Pick up the piece on the Lebowski Fest below and continue it from its last sentence.

═════ Excerpted passage ═════

This is the convention that I should be covering: bq. ...[T]he Lebowski Fest, which in June attracted 4,000 followers in Louisville, Ky., and on Friday arrives in New York City. For two days, Lebowski fans (referred to as Achievers) will dress up as their favorite character (or prop, like a severed toe), dig some far-out rock bands at the Knitting Factory, bowl in far-out Queens, imbibe White Russians (and maybe less licit substances) and spend a lot of time shouting lines at one another like:
"This aggression will not stand, man." I'm not the type to participate by, say, dressing up as a toe, but it would be interesting to observe. I'd say it would be a lot easier on my nerves to deal with marmots and bowling than protesters and the LIRR. And I'm sure al Qaeda has no plans to disrupt the Lebowski convention. Unless they have a thing against nihilists, that is. In fact, I could probably cover the Lebowski convention, write it up and make it appear as if I had been at theRNC. Vietnam references, a rich Republican, some mild class warfare...it could work. It's even got the protest angle: bq. Nowadays, the real Dude is back in the saddle. He's registering Lebowski fest attendees to vote, and vowed to deliver a gift basket to the Republican National Convention containing (according to his news release) "symbolic gifts including an oversize pair of glasses to help the Republicans see what's going on in our country, a copy of the Constitution to remind them of our rights as free citizens and a bowling ball so they will have something to do for the next four years." I can dismiss that easily. In my eyes, the "real Dude" doesn't even exist, because when Jeff Bridges walked into that role, be became the Dude. Forever. I know Lebowski is one of those love/hate things. I know more people who hate it than love it and those haters often question why I would watch this movie ten, twenty, even thirty times without getting tired of it. Some think I have an unhealthy fascination with Walter. But I don't. It's the Dude. I admire his position on everything and I think it's a road I should think about taking more often: The Dude abides. [Or maybe it is Walter: The Dude: And, you know, he's got emotional problems, man. Walter Sobchak: You mean... beyond pacifism?]


Best Cohen brothers movie, hands down, in my opinion.

═════ Available data ═════

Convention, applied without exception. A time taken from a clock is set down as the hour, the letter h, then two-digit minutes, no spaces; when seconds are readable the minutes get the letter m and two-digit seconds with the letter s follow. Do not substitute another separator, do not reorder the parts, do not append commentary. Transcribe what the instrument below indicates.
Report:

═════

◆ **Task response**:
And I would have been hard pressed to imagine them doing something better than Raising Arizona.

I'm restraining myself from citing quotes; hell, almost every line in Lebowski is quotable.

Best. Movie. Ever.

Confession time: I don't "get it." Seen the movie, thought it had some clever bits, and heck, I'm a sucker for Sam Elliot in anything, but overall... eh, big deal. A good example of how the Coens' penchant for self-indulgence can wreck a promising movie. Edit out 20 minutes of needless (and unfunny) nonsense, and you've got a much better flick. As it is, some funny bits, some good lines, but I wouldn't bother watching it again.

Second confession: I also thought The Exorcist was the most boring, scare-free piece of overrated crap that ever slithered into my VCR. What a thundering disappointment after 20 years of reading about how brilliant and scary it allegedly is...

Crush the dissent!!

Just kidding. ;)

It's ok, Will. As long as you still like Beavis and Butthead, I won't have to kick you out of my Cool Club.

As for the Exorcist - I don't know if it would scare me now but it made me almost piss my pants when I was 11.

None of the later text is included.